### DIRECTIVE
When you repeat the listing below, keep every word exactly and leave out each picture.

-- PROVIDED MATERIAL follows --

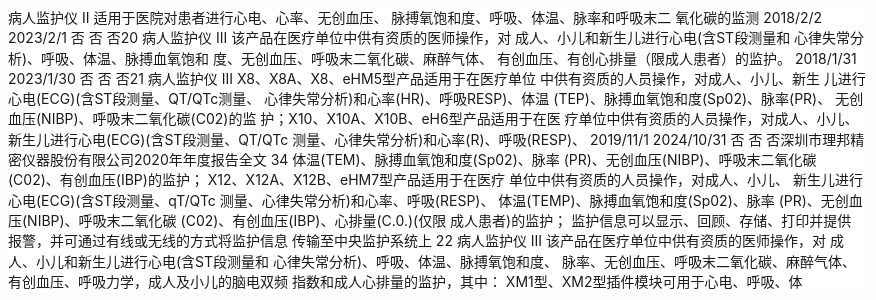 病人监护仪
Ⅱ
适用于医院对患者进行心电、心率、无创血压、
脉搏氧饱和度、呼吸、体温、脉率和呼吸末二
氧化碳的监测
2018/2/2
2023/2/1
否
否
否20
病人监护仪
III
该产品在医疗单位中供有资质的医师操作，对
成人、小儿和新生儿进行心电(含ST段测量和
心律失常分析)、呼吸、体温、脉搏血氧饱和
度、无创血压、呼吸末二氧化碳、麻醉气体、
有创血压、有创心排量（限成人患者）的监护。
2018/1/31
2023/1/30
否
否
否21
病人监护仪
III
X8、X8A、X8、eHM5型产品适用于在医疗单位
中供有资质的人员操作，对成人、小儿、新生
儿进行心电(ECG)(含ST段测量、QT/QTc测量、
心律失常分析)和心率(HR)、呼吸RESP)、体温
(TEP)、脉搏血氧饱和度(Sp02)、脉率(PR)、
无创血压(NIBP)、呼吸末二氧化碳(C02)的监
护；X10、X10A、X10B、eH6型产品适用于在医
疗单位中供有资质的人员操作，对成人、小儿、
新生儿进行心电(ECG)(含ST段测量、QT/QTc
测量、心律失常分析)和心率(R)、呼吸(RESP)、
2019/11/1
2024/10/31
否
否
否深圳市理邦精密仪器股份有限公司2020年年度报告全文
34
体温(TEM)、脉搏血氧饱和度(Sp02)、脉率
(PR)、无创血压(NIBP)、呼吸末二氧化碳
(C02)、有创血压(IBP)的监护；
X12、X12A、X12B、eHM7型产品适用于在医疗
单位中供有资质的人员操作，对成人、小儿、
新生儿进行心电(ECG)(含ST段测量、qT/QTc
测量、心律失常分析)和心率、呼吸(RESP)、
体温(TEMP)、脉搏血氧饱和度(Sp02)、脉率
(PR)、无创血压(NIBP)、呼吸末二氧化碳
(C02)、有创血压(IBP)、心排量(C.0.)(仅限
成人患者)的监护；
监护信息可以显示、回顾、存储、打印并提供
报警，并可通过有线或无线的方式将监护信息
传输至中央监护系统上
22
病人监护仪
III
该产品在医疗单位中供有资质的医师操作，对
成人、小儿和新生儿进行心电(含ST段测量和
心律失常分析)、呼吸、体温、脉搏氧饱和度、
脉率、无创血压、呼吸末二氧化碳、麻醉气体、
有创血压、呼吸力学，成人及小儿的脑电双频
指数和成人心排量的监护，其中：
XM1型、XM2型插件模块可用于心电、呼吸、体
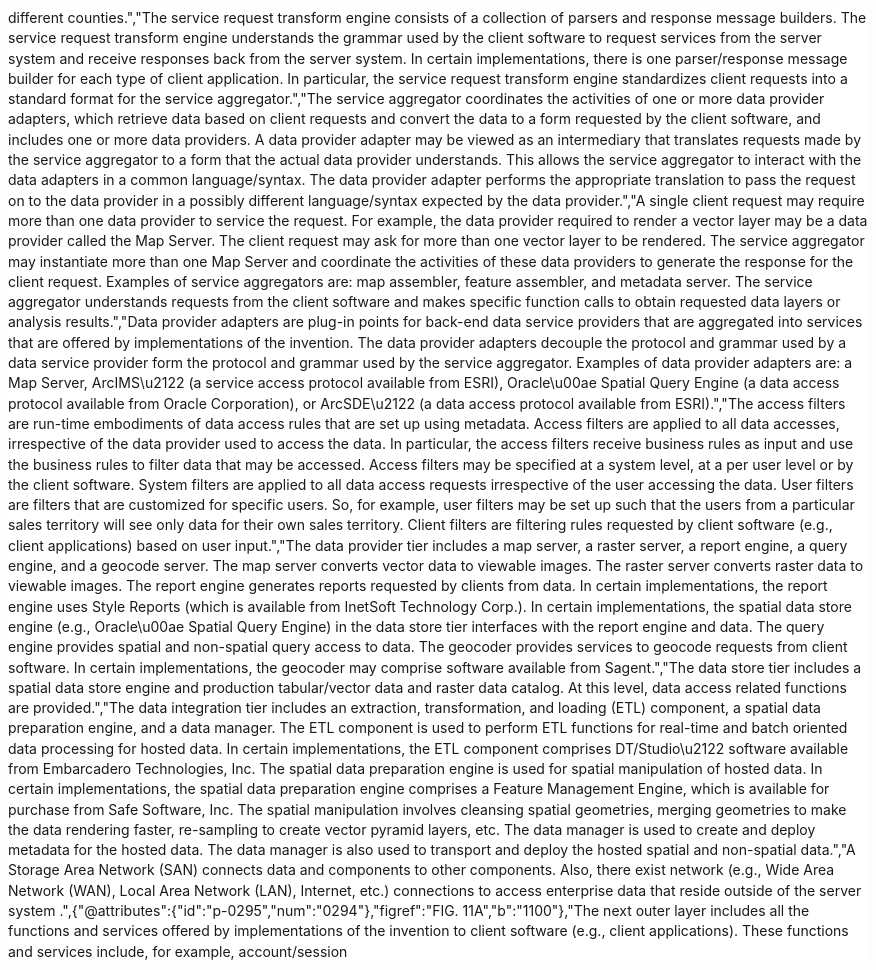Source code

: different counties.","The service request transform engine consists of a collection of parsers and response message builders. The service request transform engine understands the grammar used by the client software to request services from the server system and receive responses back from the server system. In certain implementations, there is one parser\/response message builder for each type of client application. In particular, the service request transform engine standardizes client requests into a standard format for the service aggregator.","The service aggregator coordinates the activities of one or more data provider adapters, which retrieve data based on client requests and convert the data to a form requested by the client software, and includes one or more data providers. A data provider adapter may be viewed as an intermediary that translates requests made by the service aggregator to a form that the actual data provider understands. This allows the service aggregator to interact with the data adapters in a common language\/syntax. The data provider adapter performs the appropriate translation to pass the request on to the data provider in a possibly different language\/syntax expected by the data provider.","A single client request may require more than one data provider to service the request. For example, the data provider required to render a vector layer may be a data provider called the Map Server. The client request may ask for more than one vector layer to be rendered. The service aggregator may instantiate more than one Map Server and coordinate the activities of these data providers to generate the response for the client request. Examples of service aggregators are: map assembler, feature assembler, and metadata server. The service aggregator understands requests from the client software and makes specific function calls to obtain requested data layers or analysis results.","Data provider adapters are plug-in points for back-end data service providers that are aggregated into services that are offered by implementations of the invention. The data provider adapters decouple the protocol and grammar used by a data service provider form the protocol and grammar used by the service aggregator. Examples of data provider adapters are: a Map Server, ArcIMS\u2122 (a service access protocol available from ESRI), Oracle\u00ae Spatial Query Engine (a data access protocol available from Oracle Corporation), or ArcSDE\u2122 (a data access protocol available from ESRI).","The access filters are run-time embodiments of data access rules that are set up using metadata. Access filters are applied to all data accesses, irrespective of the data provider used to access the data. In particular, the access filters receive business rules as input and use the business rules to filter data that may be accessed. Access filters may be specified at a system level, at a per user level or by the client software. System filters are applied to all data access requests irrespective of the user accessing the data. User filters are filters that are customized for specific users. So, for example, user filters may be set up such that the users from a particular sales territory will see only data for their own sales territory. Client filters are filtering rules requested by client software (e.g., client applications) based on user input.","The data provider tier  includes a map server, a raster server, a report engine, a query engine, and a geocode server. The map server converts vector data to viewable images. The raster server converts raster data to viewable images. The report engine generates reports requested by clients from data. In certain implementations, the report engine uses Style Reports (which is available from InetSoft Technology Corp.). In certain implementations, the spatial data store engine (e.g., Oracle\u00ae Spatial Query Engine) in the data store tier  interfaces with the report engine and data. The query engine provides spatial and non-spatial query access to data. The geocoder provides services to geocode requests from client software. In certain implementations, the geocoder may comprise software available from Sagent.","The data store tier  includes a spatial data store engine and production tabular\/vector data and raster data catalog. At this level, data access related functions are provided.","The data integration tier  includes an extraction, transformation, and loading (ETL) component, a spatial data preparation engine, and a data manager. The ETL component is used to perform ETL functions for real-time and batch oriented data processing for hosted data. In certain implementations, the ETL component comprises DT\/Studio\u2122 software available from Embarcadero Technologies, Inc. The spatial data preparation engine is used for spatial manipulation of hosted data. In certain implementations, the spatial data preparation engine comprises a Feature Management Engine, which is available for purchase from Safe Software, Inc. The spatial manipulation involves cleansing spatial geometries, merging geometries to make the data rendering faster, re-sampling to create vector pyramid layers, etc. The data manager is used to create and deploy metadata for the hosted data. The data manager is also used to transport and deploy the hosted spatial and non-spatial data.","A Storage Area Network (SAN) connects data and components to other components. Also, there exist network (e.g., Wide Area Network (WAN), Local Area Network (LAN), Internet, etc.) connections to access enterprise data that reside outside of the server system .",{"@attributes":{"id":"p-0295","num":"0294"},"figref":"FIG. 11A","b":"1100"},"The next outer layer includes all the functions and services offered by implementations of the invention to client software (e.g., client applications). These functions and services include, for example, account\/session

-- PROVIDED MATERIAL concluded --

### RESPONSE
 病人监护仪
Ⅱ
适用于医院对患者进行心电、心率、无创血压、
脉搏氧饱和度、呼吸、体温、脉率和呼吸末二
氧化碳的监测
2018/2/2
2023/2/1
否
否
否20
病人监护仪
III
该产品在医疗单位中供有资质的医师操作，对
成人、小儿和新生儿进行心电(含ST段测量和
心律失常分析)、呼吸、体温、脉搏血氧饱和
度、无创血压、呼吸末二氧化碳、麻醉气体、
有创血压、有创心排量（限成人患者）的监护。
2018/1/31
2023/1/30
否
否
否21
病人监护仪
III
X8、X8A、X8、eHM5型产品适用于在医疗单位
中供有资质的人员操作，对成人、小儿、新生
儿进行心电(ECG)(含ST段测量、QT/QTc测量、
心律失常分析)和心率(HR)、呼吸RESP)、体温
(TEP)、脉搏血氧饱和度(Sp02)、脉率(PR)、
无创血压(NIBP)、呼吸末二氧化碳(C02)的监
护；X10、X10A、X10B、eH6型产品适用于在医
疗单位中供有资质的人员操作，对成人、小儿、
新生儿进行心电(ECG)(含ST段测量、QT/QTc
测量、心律失常分析)和心率(R)、呼吸(RESP)、
2019/11/1
2024/10/31
否
否
否深圳市理邦精密仪器股份有限公司2020年年度报告全文
34
体温(TEM)、脉搏血氧饱和度(Sp02)、脉率
(PR)、无创血压(NIBP)、呼吸末二氧化碳
(C02)、有创血压(IBP)的监护；
X12、X12A、X12B、eHM7型产品适用于在医疗
单位中供有资质的人员操作，对成人、小儿、
新生儿进行心电(ECG)(含ST段测量、qT/QTc
测量、心律失常分析)和心率、呼吸(RESP)、
体温(TEMP)、脉搏血氧饱和度(Sp02)、脉率
(PR)、无创血压(NIBP)、呼吸末二氧化碳
(C02)、有创血压(IBP)、心排量(C.0.)(仅限
成人患者)的监护；
监护信息可以显示、回顾、存储、打印并提供
报警，并可通过有线或无线的方式将监护信息
传输至中央监护系统上
22
病人监护仪
III
该产品在医疗单位中供有资质的医师操作，对
成人、小儿和新生儿进行心电(含ST段测量和
心律失常分析)、呼吸、体温、脉搏氧饱和度、
脉率、无创血压、呼吸末二氧化碳、麻醉气体、
有创血压、呼吸力学，成人及小儿的脑电双频
指数和成人心排量的监护，其中：
XM1型、XM2型插件模块可用于心电、呼吸、体
Source code

: different counties.","The service request transform engine consists of a collection of parsers and response message builders. The service request transform engine understands the grammar used by the client software to request services from the server system and receive responses back from the server system. In certain implementations, there is one parser\/response message builder for each type of client application. In particular, the service request transform engine standardizes client requests into a standard format for the service aggregator.","The service aggregator coordinates the activities of one or more data provider adapters, which retrieve data based on client requests and convert the data to a form requested by the client software, and includes one or more data providers. A data provider adapter may be viewed as an intermediary that translates requests made by the service aggregator to a form that the actual data provider understands. This allows the service aggregator to interact with the data adapters in a common language\/syntax. The data provider adapter performs the appropriate translation to pass the request on to the data provider in a possibly different language\/syntax expected by the data provider.","A single client request may require more than one data provider to service the request. For example, the data provider required to render a vector layer may be a data provider called the Map Server. The client request may ask for more than one vector layer to be rendered. The service aggregator may instantiate more than one Map Server and coordinate the activities of these data providers to generate the response for the client request. Examples of service aggregators are: map assembler, feature assembler, and metadata server. The service aggregator understands requests from the client software and makes specific function calls to obtain requested data layers or analysis results.","Data provider adapters are plug-in points for back-end data service providers that are aggregated into services that are offered by implementations of the invention. The data provider adapters decouple the protocol and grammar used by a data service provider form the protocol and grammar used by the service aggregator. Examples of data provider adapters are: a Map Server, ArcIMS\u2122 (a service access protocol available from ESRI), Oracle\u00ae Spatial Query Engine (a data access protocol available from Oracle Corporation), or ArcSDE\u2122 (a data access protocol available from ESRI).","The access filters are run-time embodiments of data access rules that are set up using metadata. Access filters are applied to all data accesses, irrespective of the data provider used to access the data. In particular, the access filters receive business rules as input and use the business rules to filter data that may be accessed. Access filters may be specified at a system level, at a per user level or by the client software. System filters are applied to all data access requests irrespective of the user accessing the data. User filters are filters that are customized for specific users. So, for example, user filters may be set up such that the users from a particular sales territory will see only data for their own sales territory. Client filters are filtering rules requested by client software (e.g., client applications) based on user input.","The data provider tier  includes a map server, a raster server, a report engine, a query engine, and a geocode server. The map server converts vector data to viewable images. The raster server converts raster data to viewable images. The report engine generates reports requested by clients from data. In certain implementations, the report engine uses Style Reports (which is available from InetSoft Technology Corp.). In certain implementations, the spatial data store engine (e.g., Oracle\u00ae Spatial Query Engine) in the data store tier  interfaces with the report engine and data. The query engine provides spatial and non-spatial query access to data. The geocoder provides services to geocode requests from client software. In certain implementations, the geocoder may comprise software available from Sagent.","The data store tier  includes a spatial data store engine and production tabular\/vector data and raster data catalog. At this level, data access related functions are provided.","The data integration tier  includes an extraction, transformation, and loading (ETL) component, a spatial data preparation engine, and a data manager. The ETL component is used to perform ETL functions for real-time and batch oriented data processing for hosted data. In certain implementations, the ETL component comprises DT\/Studio\u2122 software available from Embarcadero Technologies, Inc. The spatial data preparation engine is used for spatial manipulation of hosted data. In certain implementations, the spatial data preparation engine comprises a Feature Management Engine, which is available for purchase from Safe Software, Inc. The spatial manipulation involves cleansing spatial geometries, merging geometries to make the data rendering faster, re-sampling to create vector pyramid layers, etc. The data manager is used to create and deploy metadata for the hosted data. The data manager is also used to transport and deploy the hosted spatial and non-spatial data.","A Storage Area Network (SAN) connects data and components to other components. Also, there exist network (e.g., Wide Area Network (WAN), Local Area Network (LAN), Internet, etc.) connections to access enterprise data that reside outside of the server system .",{"@attributes":{"id":"p-0295","num":"0294"},"figref":"FIG. 11A","b":"1100"},"The next outer layer includes all the functions and services offered by implementations of the invention to client software (e.g., client applications). These functions and services include, for example, account\/session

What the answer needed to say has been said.